Luckily like others, I have Apple TV and Roku to fall back on and Netflix works fine on them even while it is crashing my TiVo. This is frustrating and ridiculous because if I'm recording anything when the crash occurs my recordings are toast!

Anyone have any idea what is causing this and know if TiVo is aware of the problem?


----------



## djones18 (Jan 6, 2006)

djones18 said:


> Netflix app now causing reboots on my new XL4. First month of ownership Netflix seemed to work fine. Now when I go to Netflix app, my screen goes blank for about 30 seconds, then TiVo reboots. All other VOD apps work fine and I have a fast wireless network. After reboot Netflix might or might not work. Crashes seem random.
> 
> Luckily like others, I have Apple TV and Roku to fall back on and Netflix works fine on them even while it is crashing my TiVo. This is frustrating and ridiculous because if I'm recording anything when the crash occurs my recordings are toast!
> 
> Anyone have any idea what is causing this and know if TiVo is aware of the problem?


--------------------------

Update: Well, I know what's happening but I don't know why. When I select Netflix from the VOD list, the screen goe's black while the TiVo attempts to connect to the Netflix servers. My TiVo is unable to connect and within about 30 seconds the TiVo reboots. One time the Netflix banner did show up and indicated TiVo couldn't connect to the Netflix server. Pushing the TiVo button brought back the normal screen for this function.

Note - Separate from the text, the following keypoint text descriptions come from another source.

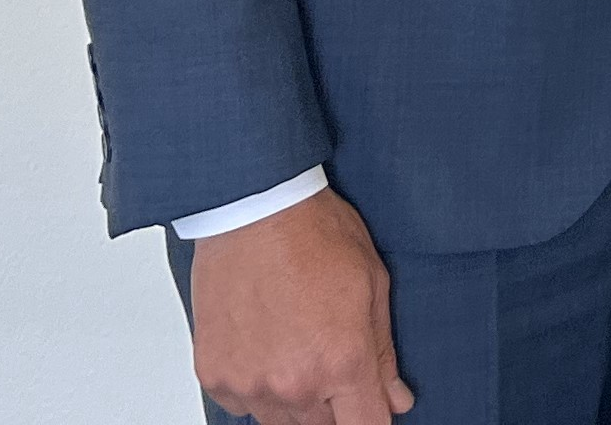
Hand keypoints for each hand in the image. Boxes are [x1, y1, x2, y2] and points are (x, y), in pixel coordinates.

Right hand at [189, 188, 410, 424]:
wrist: (251, 207)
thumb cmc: (313, 232)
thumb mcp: (371, 283)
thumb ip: (382, 353)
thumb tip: (397, 400)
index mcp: (342, 362)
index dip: (373, 418)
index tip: (368, 405)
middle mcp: (294, 383)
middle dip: (332, 404)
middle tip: (326, 358)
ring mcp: (249, 383)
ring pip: (280, 421)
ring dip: (292, 398)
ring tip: (293, 345)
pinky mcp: (214, 374)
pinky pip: (240, 404)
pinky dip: (253, 386)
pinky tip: (262, 345)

My TiVo XL4's Hulu +, Amazon on Demand, and Pandora apps all work flawlessly. Apple TV and Roku on same wireless network work flawlessly with Netflix. Since rebooting doesn't solve the problem, should I rerun Guided Setup? Anyone else seeing TiVo crash when Netflix app can't connect to servers?


----------



## rogmatic (Sep 17, 2009)

There is something wrong with the way it flips between formats. When I go from YouTube or Netflix I lose signal


----------



## drewdog (Feb 3, 2007)

rogmatic said:


> There is something wrong with the way it flips between formats. When I go from YouTube or Netflix I lose signal


I would agree with this. When mine crashes, it plays for a moment in crappy grainy video, then when the network catches up and it tries to flip to HD, it dies.


----------



## shawnmcf214 (Dec 26, 2012)

It looks like i was able to at least view what i wanted to view. I simply went into the Tivo setup and forced my player to do 480p instead of native mode.

I realize this is not optimum but it worked for my S3 and is a good fix until they roll out a fix.

thanks,
Shawn


----------



## Caesarv (Apr 5, 2008)

Streaming Netflix is almost useless on my new Premiere. I have a solid 10Mbps connection but during the 4 movies we have streamed, the TiVo has locked up 3 times; forcing a reboot. I am not sure if I should call TiVo or Netflix about this.

I am not at all impressed with this app. Tivo needs to get more practical and put a reset button on the front, otherwise I will wear out the power cord!


----------



## moyekj (Jan 24, 2006)

Caesarv said:


> Tivo needs to get more practical and put a reset button on the front, otherwise I will wear out the power cord!


 Hold down the format button on front panel for ~30 secs and that will reboot the TiVo.


----------



## capkj (Jun 3, 2006)

I guess Iv'e been lucky my premiere has never locked or rebooted. I use netflix often too!!! Knock on wood.


----------